▶ Activity
Collect all lines from the records below that include the word "middle".

Material for this task START

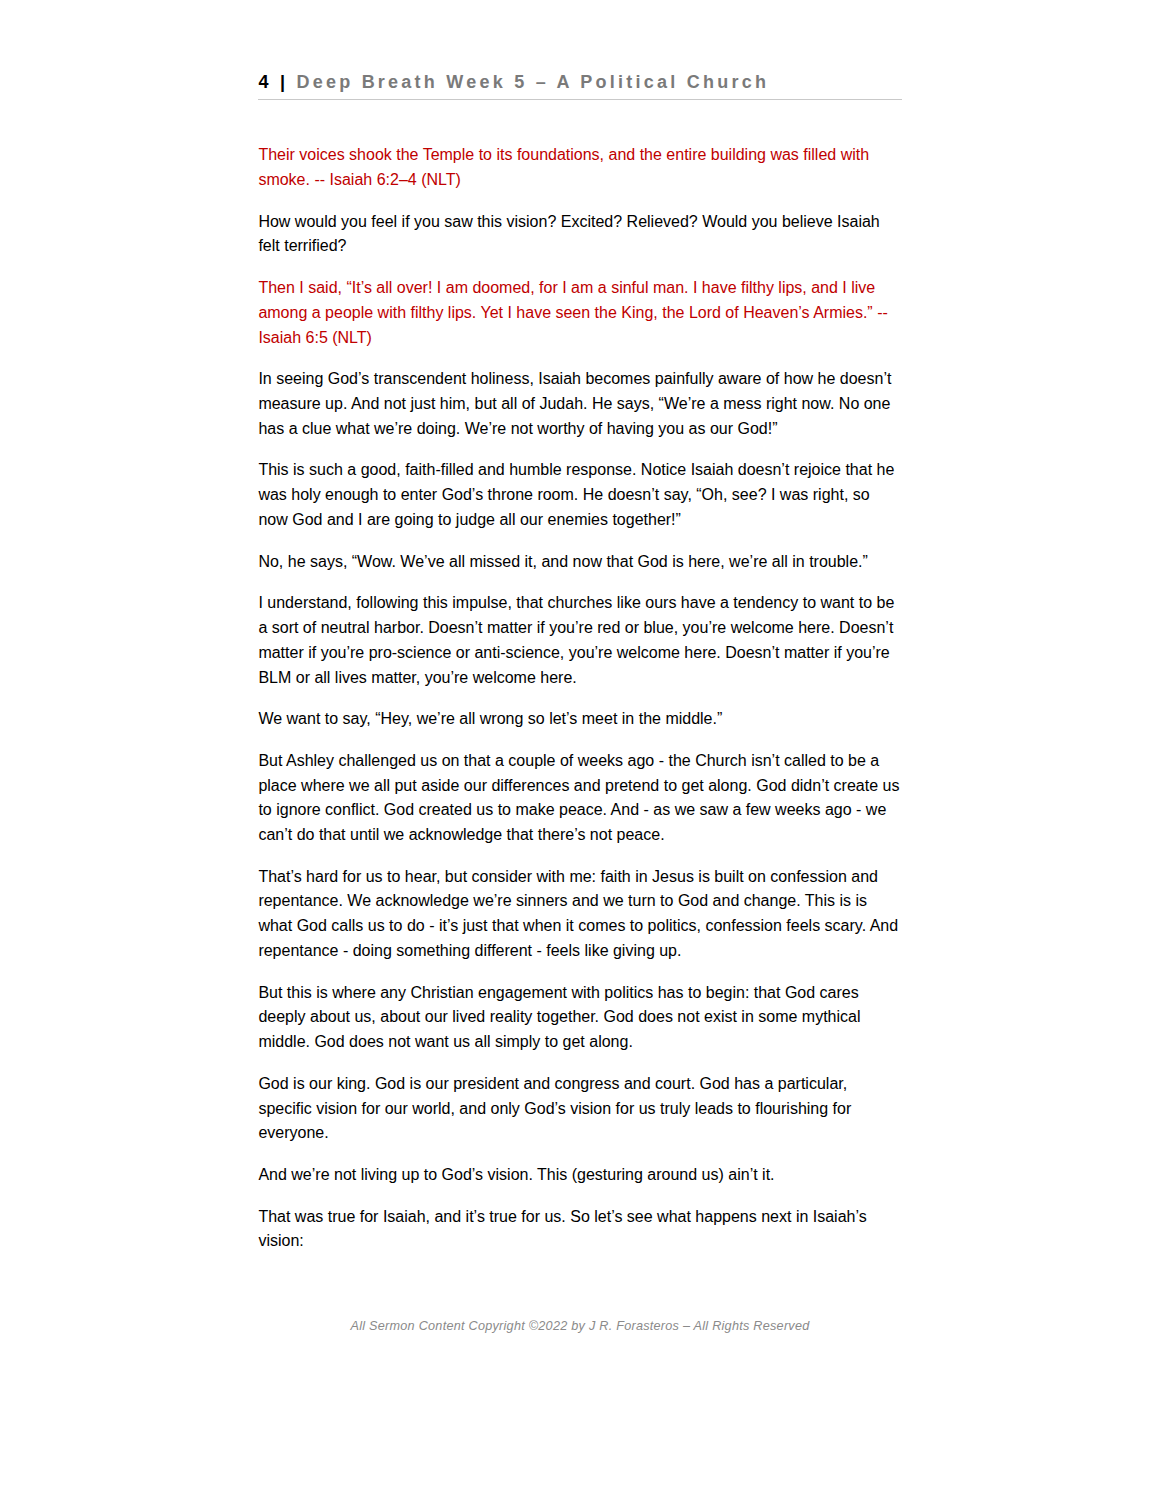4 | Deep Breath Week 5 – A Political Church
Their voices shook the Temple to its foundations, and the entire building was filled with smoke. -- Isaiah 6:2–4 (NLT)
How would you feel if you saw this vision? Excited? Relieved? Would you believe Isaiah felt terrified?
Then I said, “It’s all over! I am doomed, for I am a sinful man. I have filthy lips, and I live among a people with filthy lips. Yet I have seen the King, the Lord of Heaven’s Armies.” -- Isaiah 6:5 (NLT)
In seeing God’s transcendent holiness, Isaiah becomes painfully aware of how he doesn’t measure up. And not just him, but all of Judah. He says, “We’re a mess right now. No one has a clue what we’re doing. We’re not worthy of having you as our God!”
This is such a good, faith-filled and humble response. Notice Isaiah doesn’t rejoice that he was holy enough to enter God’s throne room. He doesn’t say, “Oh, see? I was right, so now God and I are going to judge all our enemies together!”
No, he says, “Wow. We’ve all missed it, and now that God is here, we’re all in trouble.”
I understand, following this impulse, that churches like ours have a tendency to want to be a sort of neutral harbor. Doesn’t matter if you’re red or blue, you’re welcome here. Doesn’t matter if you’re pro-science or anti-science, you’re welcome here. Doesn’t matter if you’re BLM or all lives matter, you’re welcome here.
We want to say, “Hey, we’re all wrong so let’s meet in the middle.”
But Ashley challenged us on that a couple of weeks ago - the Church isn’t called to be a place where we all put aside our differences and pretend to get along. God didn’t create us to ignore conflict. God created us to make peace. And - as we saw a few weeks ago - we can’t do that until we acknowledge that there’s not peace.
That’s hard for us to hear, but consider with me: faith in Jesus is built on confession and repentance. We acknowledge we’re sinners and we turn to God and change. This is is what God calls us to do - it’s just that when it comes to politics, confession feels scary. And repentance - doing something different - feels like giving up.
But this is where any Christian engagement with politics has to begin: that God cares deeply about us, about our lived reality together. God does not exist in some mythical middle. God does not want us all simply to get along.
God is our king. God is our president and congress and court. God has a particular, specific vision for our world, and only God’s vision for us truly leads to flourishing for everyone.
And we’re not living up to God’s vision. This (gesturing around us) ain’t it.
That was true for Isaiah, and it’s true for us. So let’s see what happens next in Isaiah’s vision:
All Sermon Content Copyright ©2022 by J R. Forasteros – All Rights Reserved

Material for this task END

▶ Response to this exercise
We want to say, “Hey, we’re all wrong so let’s meet in the middle.”
But this is where any Christian engagement with politics has to begin: that God cares deeply about us, about our lived reality together. God does not exist in some mythical middle. God does not want us all simply to get along.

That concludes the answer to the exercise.